Recast every line of the listing below as a numbered list, skipping any blank lines. Leave the pictures out of your answer.

▸ **Data for camera pose estimation**
____

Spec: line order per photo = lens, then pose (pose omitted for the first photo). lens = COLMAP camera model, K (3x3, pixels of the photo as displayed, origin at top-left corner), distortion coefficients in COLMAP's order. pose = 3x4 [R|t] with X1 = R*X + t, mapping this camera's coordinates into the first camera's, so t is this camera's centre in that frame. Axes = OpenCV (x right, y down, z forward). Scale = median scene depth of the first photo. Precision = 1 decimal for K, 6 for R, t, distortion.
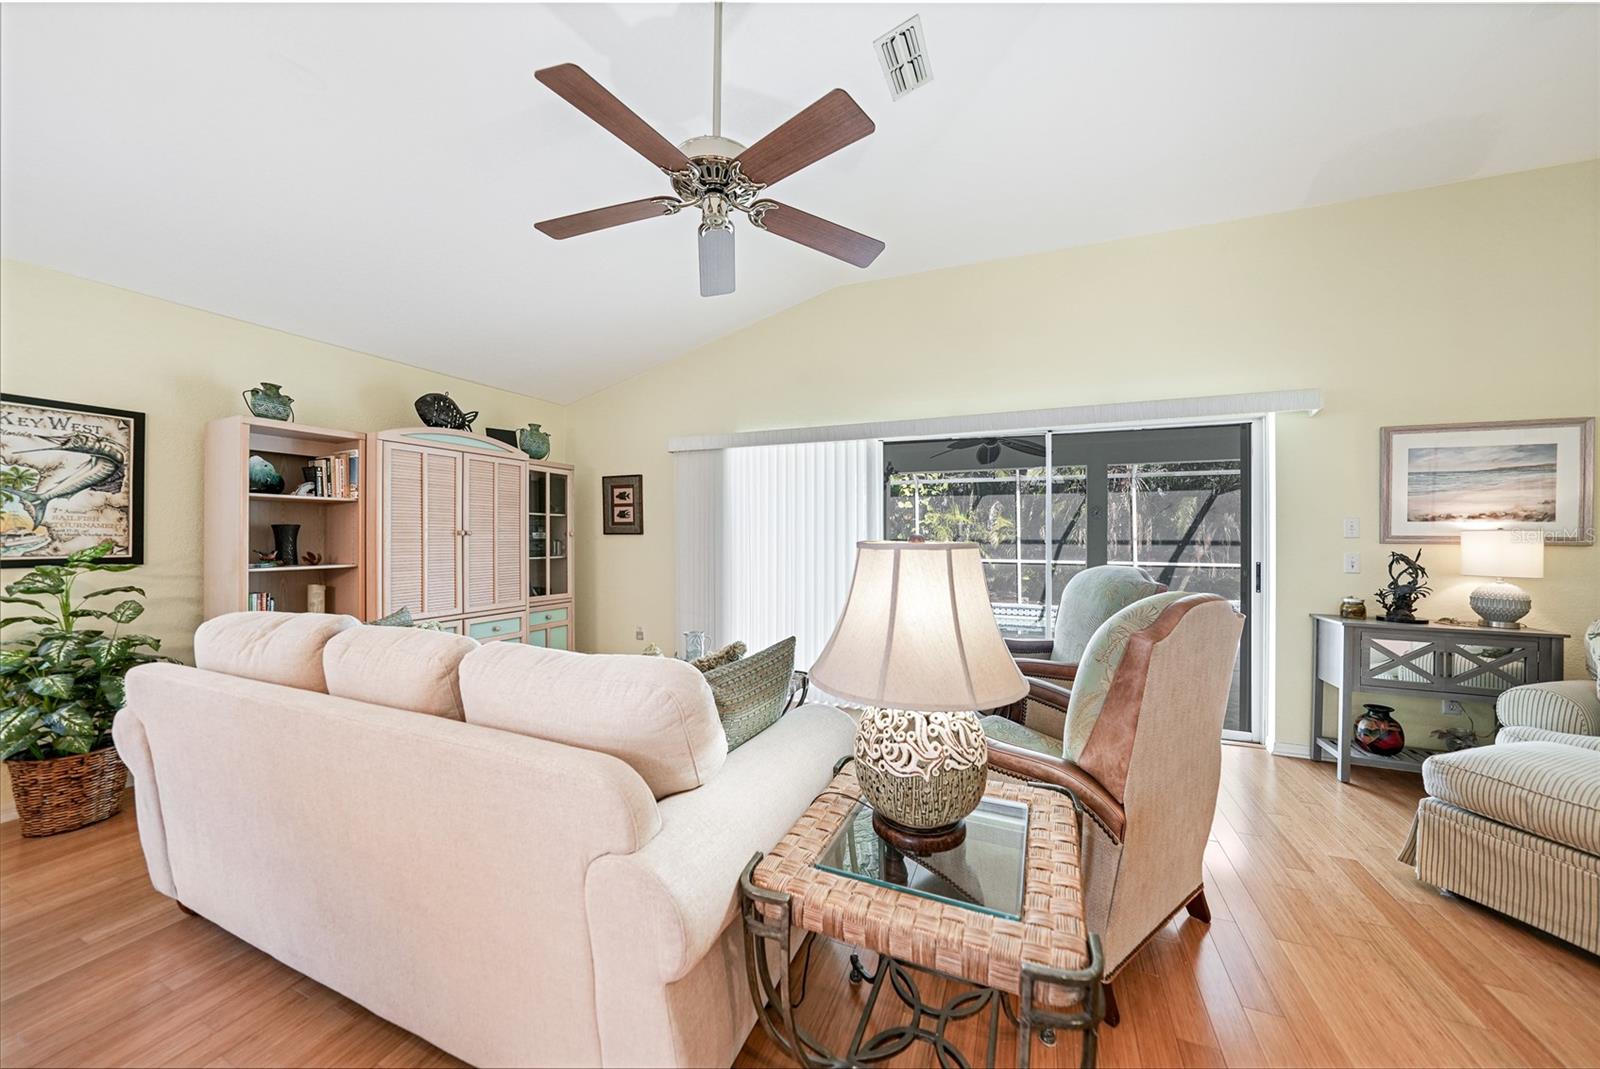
lens RADIAL K [[565.0, 0, 804.3], [0, 565.0, 525.9], [0, 0, 1]] dist [-0.036571, 0.009534]
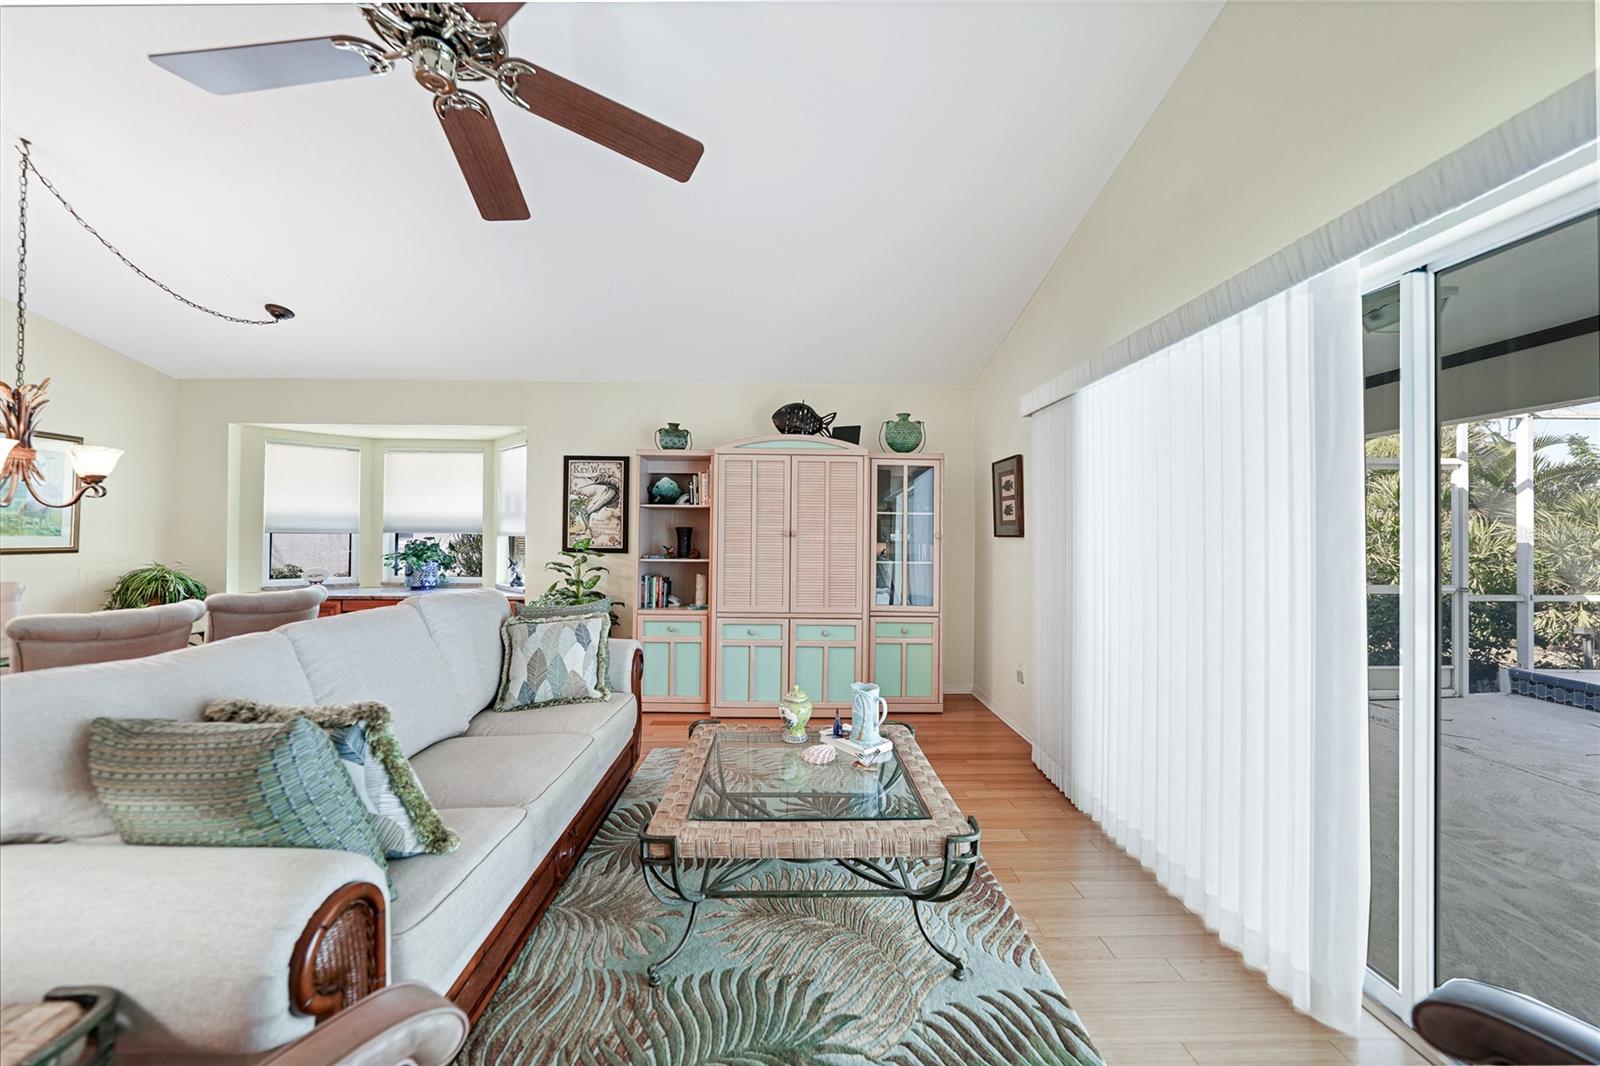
lens RADIAL K [[565.0, 0, 804.3], [0, 565.0, 524.4], [0, 0, 1]] dist [-0.036571, 0.009534]
pose [[0.407486, -0.012643, -0.913124, 0.428185], [0.006782, 0.999918, -0.010818, 0.008110], [0.913186, -0.001785, 0.407538, 0.736807]]
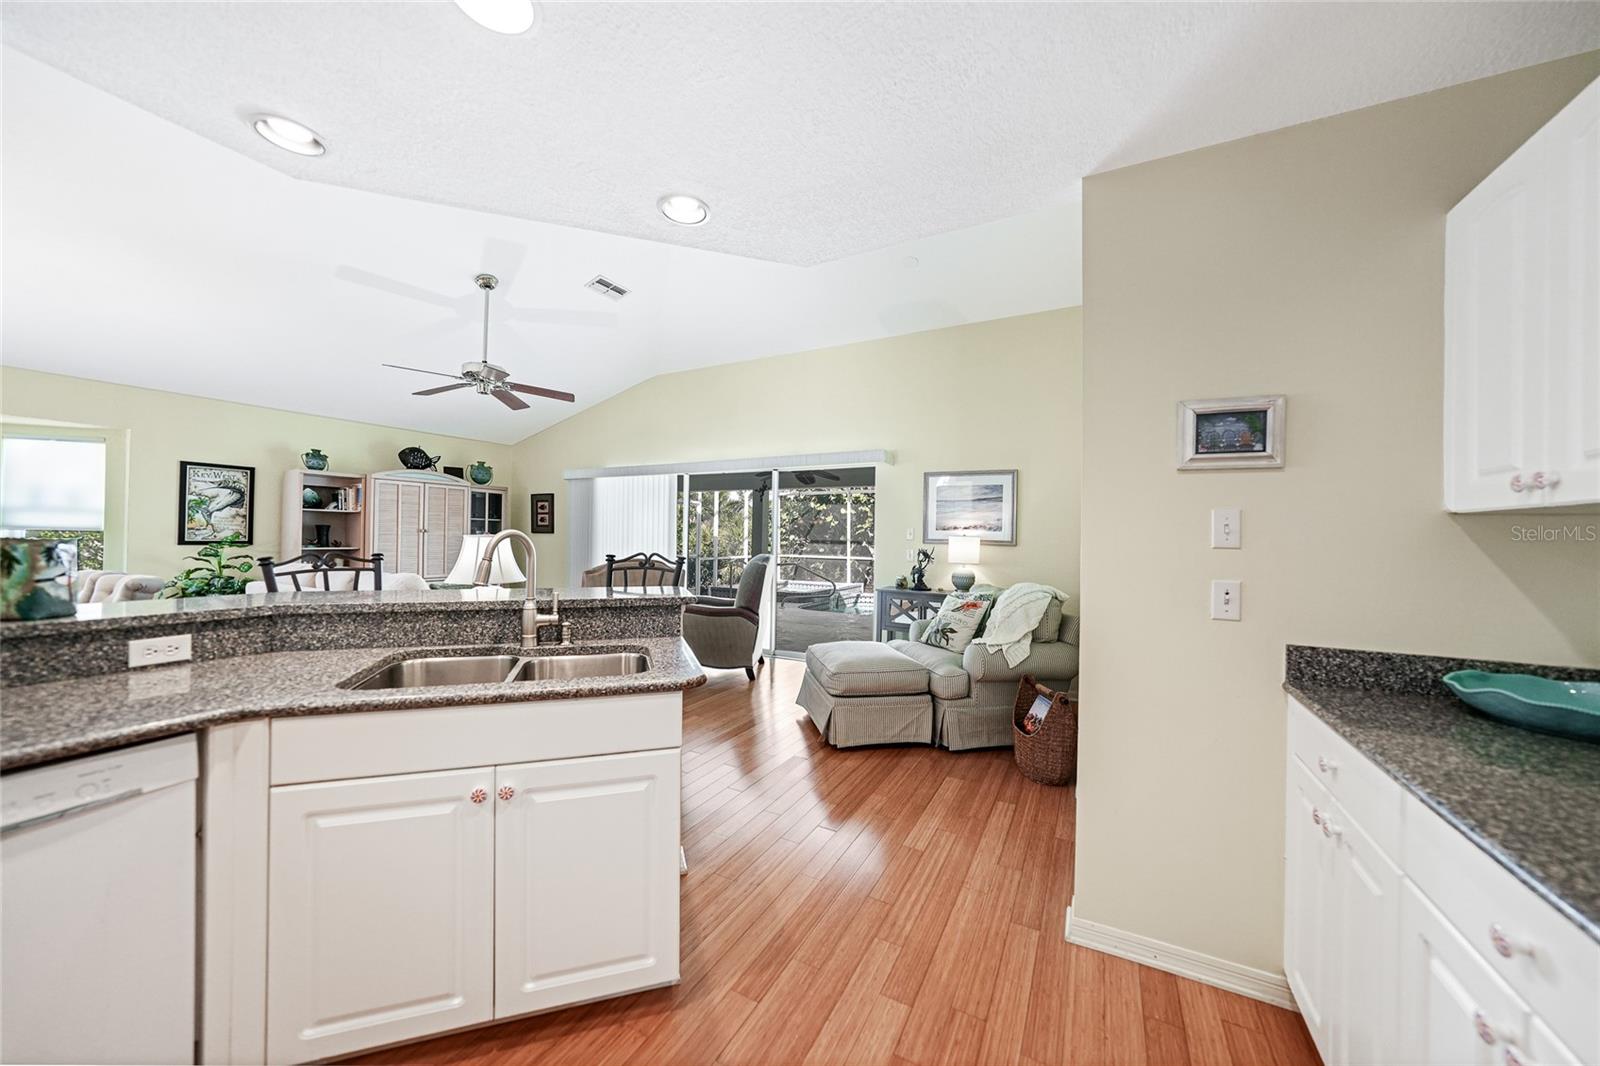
lens RADIAL K [[565.0, 0, 804.3], [0, 565.0, 524.4], [0, 0, 1]] dist [-0.036571, 0.009534]
pose [[0.995246, 0.010232, -0.096853, 0.863651], [-0.010774, 0.999929, -0.005075, -0.012911], [0.096795, 0.006094, 0.995286, -0.701993]]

____

▸ **TASK RESPONSE**
1. Spec: line order per photo = lens, then pose (pose omitted for the first photo). lens = COLMAP camera model, K (3x3, pixels of the photo as displayed, origin at top-left corner), distortion coefficients in COLMAP's order. pose = 3x4 [R|t] with X1 = R*X + t, mapping this camera's coordinates into the first camera's, so t is this camera's centre in that frame. Axes = OpenCV (x right, y down, z forward). Scale = median scene depth of the first photo. Precision = 1 decimal for K, 6 for R, t, distortion.
2. lens RADIAL K [[565.0, 0, 804.3], [0, 565.0, 525.9], [0, 0, 1]] dist [-0.036571, 0.009534]
3. lens RADIAL K [[565.0, 0, 804.3], [0, 565.0, 524.4], [0, 0, 1]] dist [-0.036571, 0.009534]
4. pose [[0.407486, -0.012643, -0.913124, 0.428185], [0.006782, 0.999918, -0.010818, 0.008110], [0.913186, -0.001785, 0.407538, 0.736807]]
5. lens RADIAL K [[565.0, 0, 804.3], [0, 565.0, 524.4], [0, 0, 1]] dist [-0.036571, 0.009534]
6. pose [[0.995246, 0.010232, -0.096853, 0.863651], [-0.010774, 0.999929, -0.005075, -0.012911], [0.096795, 0.006094, 0.995286, -0.701993]]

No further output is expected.